## [Задание 1]
Перескажите короче, в виде списка, абзац отрывка о Белинском, который начинается словами «С мая по октябрь 1846 года», сохранив его основные факты.
## [Задание 2]
Повторите дословно часть отрывка о Белинском от слов «С мая по октябрь» до слов «последних дней жизни.» включительно.
====== Фрагмент текста
Таким образом, Белинский сближает понятия нация-народ, национальное-народное, он утверждает, что нельзя народность смешивать с простонародностью и что «тайна национальности каждого народа заключается не в его одежде и кухне, а в его, так сказать, манере понимать вещи». Он упрекает своих оппонентов, «самозванных патриотов», которые «не видят в простоте ума и сердца своего, что,  беспрестанно боясь за русскую национальность, они  тем самым жестоко оскорбляют её», потому что «бедна та народность, которая трепещет за свою самостоятельность при «всяком соприкосновении с другою народностью»!. Итак, пафос критической деятельности Белинского 40-х годов – не прославление «натуральной школы» как натурализма или «критического» реализма, а пафос утверждения национального искусства, пафос «действительности».

С мая по октябрь 1846 года Белинский путешествует по югу России с талантливейшим актером того времени М.С. Щепкиным, после чего он уже не вернулся в «Отечественные записки». Дело в том, что издатель и редактор этого журнала держал Белинского за поденщика. «Я – Прометей в карикатуре: «Отечественные записки» – моя скала, Краевский – мой коршун», – писал Белинский в одном из писем. Журнальная гонка убивала, и друзья критика И. Панаев и Н. Некрасов приглашают его в «Современник», только что купленный у П.А. Плетнёва, который издавал этот журнал после смерти А. Пушкина. В этом журнале Белинский сотрудничал до последних дней жизни.
============
====== Исходные записи
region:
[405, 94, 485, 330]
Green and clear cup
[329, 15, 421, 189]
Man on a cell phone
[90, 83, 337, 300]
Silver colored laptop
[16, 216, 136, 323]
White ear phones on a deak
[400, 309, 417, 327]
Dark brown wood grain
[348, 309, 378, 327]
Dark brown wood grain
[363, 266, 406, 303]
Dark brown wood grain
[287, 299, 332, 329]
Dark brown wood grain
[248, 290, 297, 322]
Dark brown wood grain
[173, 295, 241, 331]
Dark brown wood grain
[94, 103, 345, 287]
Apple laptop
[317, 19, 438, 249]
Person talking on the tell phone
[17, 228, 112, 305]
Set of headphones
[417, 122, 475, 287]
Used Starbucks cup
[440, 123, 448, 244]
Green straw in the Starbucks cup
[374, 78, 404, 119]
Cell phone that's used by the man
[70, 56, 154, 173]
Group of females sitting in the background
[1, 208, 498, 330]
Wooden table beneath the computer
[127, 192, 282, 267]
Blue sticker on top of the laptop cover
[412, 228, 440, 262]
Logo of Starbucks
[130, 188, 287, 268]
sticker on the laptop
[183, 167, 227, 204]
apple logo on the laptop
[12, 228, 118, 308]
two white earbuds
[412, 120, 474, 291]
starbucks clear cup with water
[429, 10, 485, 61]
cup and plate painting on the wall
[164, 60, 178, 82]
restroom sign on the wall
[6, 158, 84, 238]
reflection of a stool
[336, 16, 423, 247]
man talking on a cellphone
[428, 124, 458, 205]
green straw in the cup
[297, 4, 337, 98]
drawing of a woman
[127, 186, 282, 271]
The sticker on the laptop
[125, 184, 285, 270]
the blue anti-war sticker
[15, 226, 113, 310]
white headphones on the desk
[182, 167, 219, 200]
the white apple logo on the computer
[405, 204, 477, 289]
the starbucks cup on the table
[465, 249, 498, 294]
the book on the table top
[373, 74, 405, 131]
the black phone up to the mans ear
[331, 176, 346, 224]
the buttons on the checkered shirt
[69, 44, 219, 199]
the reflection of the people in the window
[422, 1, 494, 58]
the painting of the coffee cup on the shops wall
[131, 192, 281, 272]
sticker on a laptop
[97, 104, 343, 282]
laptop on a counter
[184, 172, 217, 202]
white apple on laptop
============
## [Результат выполнения 1]
- С мая по октябрь 1846 года Белинский путешествовал по югу России с актером М.С. Щепкиным и после этого не вернулся в «Отечественные записки».
- Издатель и редактор этого журнала держал Белинского за поденщика. В одном из писем критик называл себя «Прометеем в карикатуре», журнал своей скалой, а Краевского своим коршуном.
- Журнальная гонка убивала, и друзья критика И. Панаев и Н. Некрасов пригласили его в «Современник». Этот журнал был только что куплен у П.А. Плетнёва, который издавал его после смерти А. Пушкина.
- В «Современнике» Белинский сотрудничал до последних дней жизни.

## [Результат выполнения 2]
С мая по октябрь 1846 года Белинский путешествует по югу России с талантливейшим актером того времени М.С. Щепкиным, после чего он уже не вернулся в «Отечественные записки». Дело в том, что издатель и редактор этого журнала держал Белинского за поденщика. «Я – Прометей в карикатуре: «Отечественные записки» – моя скала, Краевский – мой коршун», – писал Белинский в одном из писем. Журнальная гонка убивала, и друзья критика И. Панаев и Н. Некрасов приглашают его в «Современник», только что купленный у П.А. Плетнёва, который издавал этот журнал после смерти А. Пушкина. В этом журнале Белинский сотрудничал до последних дней жизни.